Belgium / Landmark

On the Hills of Wardin and Marvie




Wardin and Marvie were strategic positions in the defence of Bastogne. At the beginning of the battle, the villages were occupied by troops from the U.S. 101st Airborne Division and elements of the U.S. 10th Armored Division, which were to block the German Army’s approach to the important town.

On the evening of 18 December 1944, a combat command team led by Lieutenant-Colonel James O’Hara of the 10th Armored Division, was charged with trying to block the German Army’s advance along the road from Wiltz to Bastogne from the east.

The heights of the village of Marvie offered good visibility over the road and therefore also on the advance of German armoured columns. For this reason, combat Team O’Hara used this strategic position in the first days of the battle.

Marvie was at that time occupied by the 326th Airborne Engineer Battalion of the 101st Airborne Division, working to install roadblocks at access points to the village. The American unit was joined by the 2nd Battalion of the 327th Glider Infantry Regiment.

The first attack on the village by the German forces came on 20 December. Elements of the Panzer Lehr Division attacked from the southeast. Several soldiers from both sides clashed in close combat in the centre of Marvie. But counterattacks by the Americans succeeded in repulsing the German troops and allowed most of the civilians to evacuate the village.

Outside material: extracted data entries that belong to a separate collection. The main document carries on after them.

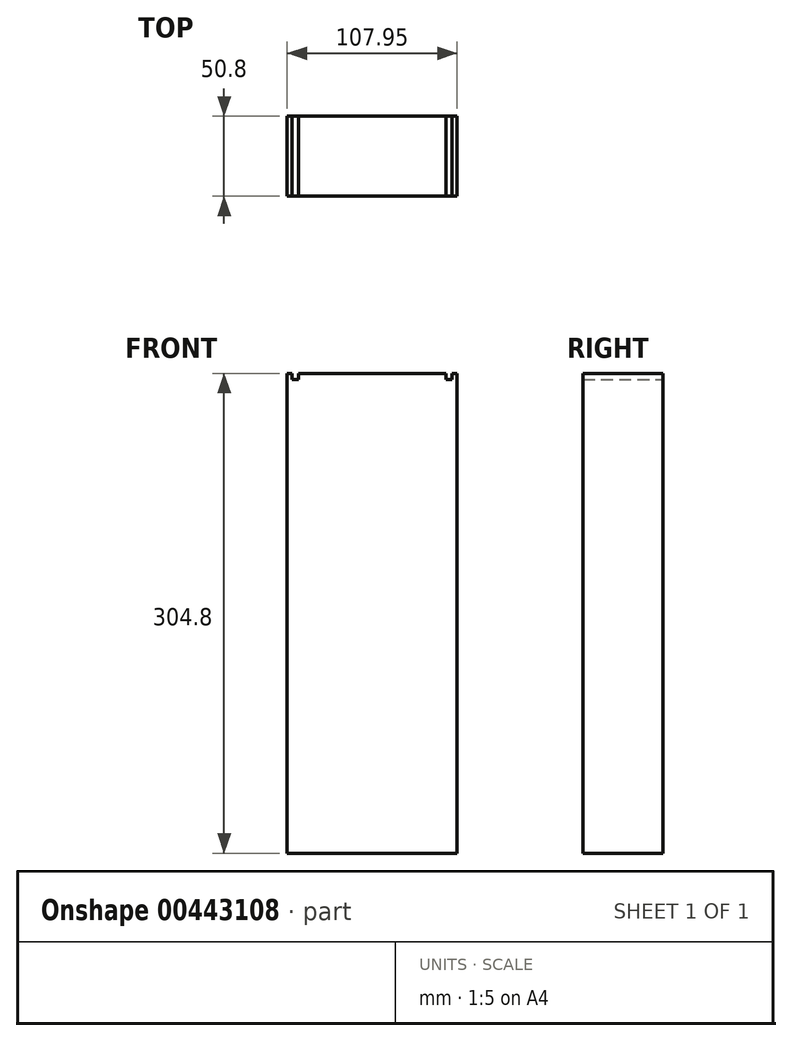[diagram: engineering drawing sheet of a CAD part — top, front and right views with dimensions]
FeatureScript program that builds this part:
annotation { "Feature Type Name" : "Feature", "Feature Type Description" : "" }
export const myFeature = defineFeature(function(context is Context, id is Id, definition is map)
    precondition{}
    {
        {
            var Q0;
            Q0=qCreatedBy(makeId("Front.planeOp"),FACE);
            var sketch = newSketch(context, id + "F0", { "sketchPlane" : qUnion([Q0])});
            skLineSegment(sketch, "E0.bottom", {"start": v(-183.37, 241.07) * mm, "end": v(-180.2, 241.07) * mm});
            skLineSegment(sketch, "E0.top", {"start": v(-183.37, -63.73) * mm, "end": v(-75.42, -63.73) * mm});
            skLineSegment(sketch, "E0.left", {"start": v(-183.37, 241.07) * mm, "end": v(-183.37, -63.73) * mm});
            skLineSegment(sketch, "E0.right", {"start": v(-75.42, 241.07) * mm, "end": v(-75.42, -63.73) * mm});
            skLineSegment(sketch, "E1.top", {"start": v(-180.2, 237.07) * mm, "end": v(-176.2, 237.07) * mm});
            skLineSegment(sketch, "E1.left", {"start": v(-180.2, 241.07) * mm, "end": v(-180.2, 237.07) * mm});
            skLineSegment(sketch, "E1.right", {"start": v(-176.2, 241.07) * mm, "end": v(-176.2, 237.07) * mm});
            skLineSegment(sketch, "E2.top", {"start": v(-82.6, 237.07) * mm, "end": v(-78.6, 237.07) * mm});
            skLineSegment(sketch, "E2.left", {"start": v(-82.6, 241.07) * mm, "end": v(-82.6, 237.07) * mm});
            skLineSegment(sketch, "E2.right", {"start": v(-78.6, 241.07) * mm, "end": v(-78.6, 237.07) * mm});
            skLineSegment(sketch, "E3.trimOffspring", {"start": v(-78.6, 241.07) * mm, "end": v(-75.42, 241.07) * mm});
            skLineSegment(sketch, "E4.trimOffspring", {"start": v(-176.2, 241.07) * mm, "end": v(-82.6, 241.07) * mm});
            skSolve(sketch);
        }
        {
            var Q0;
            Q0=makeQuery(id+"F0.imprint","IMPRINT",FACE,{"disambiguationData":[TD([[makeQuery(id+"F0.imprint","IMPRINT",EDGE,{"derivedFrom":sQuery(id+"F0.wireOp",EDGE,"E0.bottom")}),-1.0]])]});
            extrude(context, id + "F1", {"entities" : qUnion([Q0]), "depth" : 50.8 * mm});
        }
    });
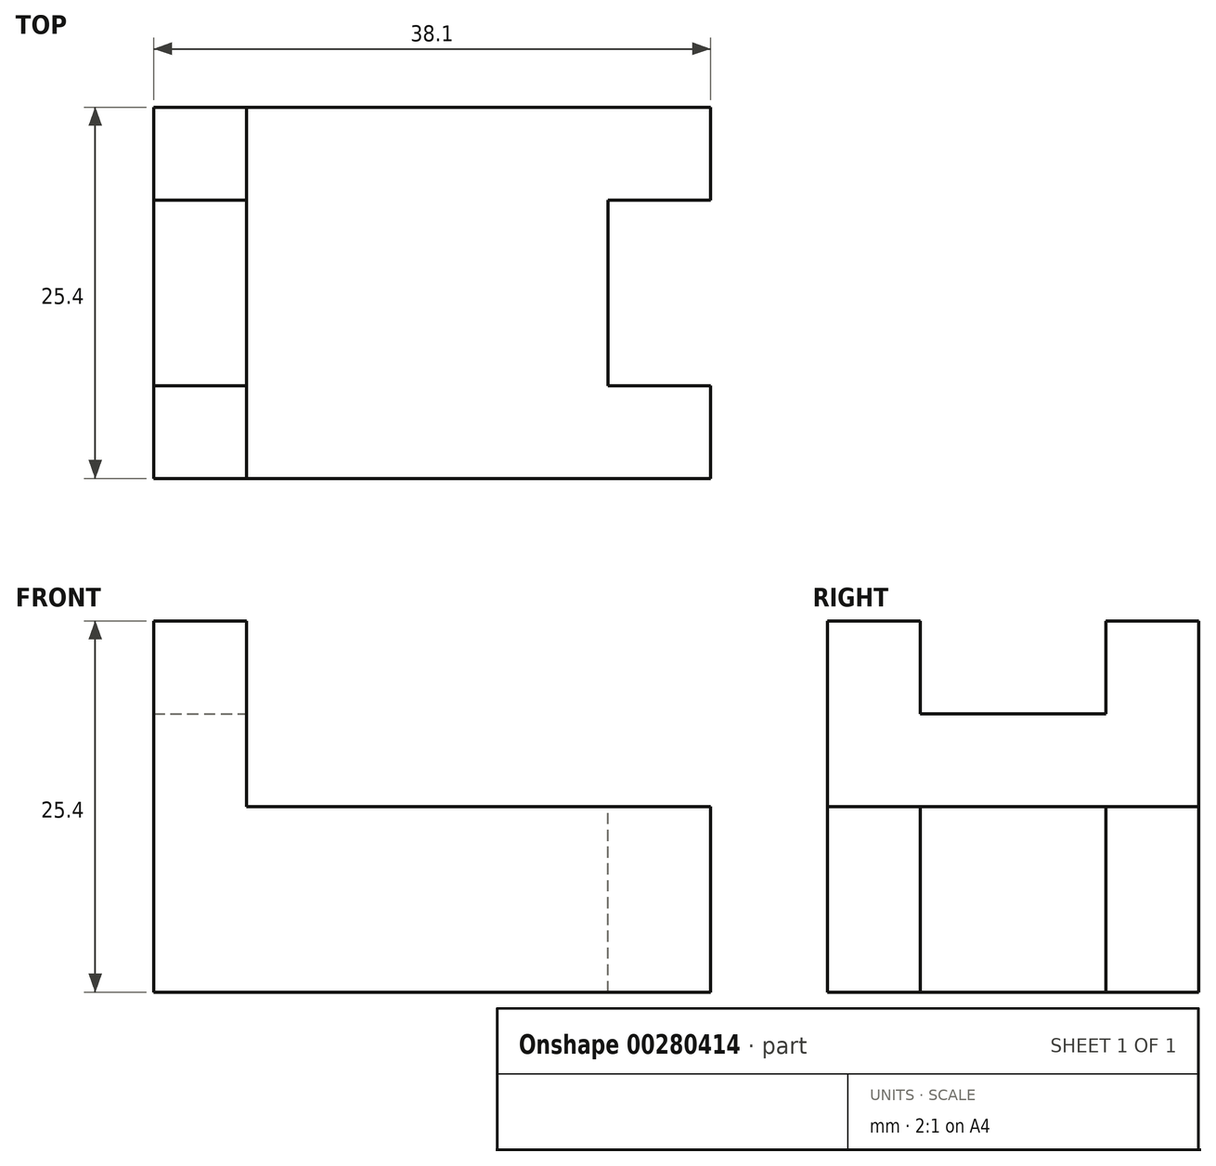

Another battle for Marvie took place on 23 December, but after hours of ferocious fighting it resulted in stalemate, with both sides holding parts of the village.

The vast forest area to the south-east of the village was occupied by German soldiers, who were later driven back from the surrounding areas during January 1945. American artillery had deployed considerable resources to play a significant role in this.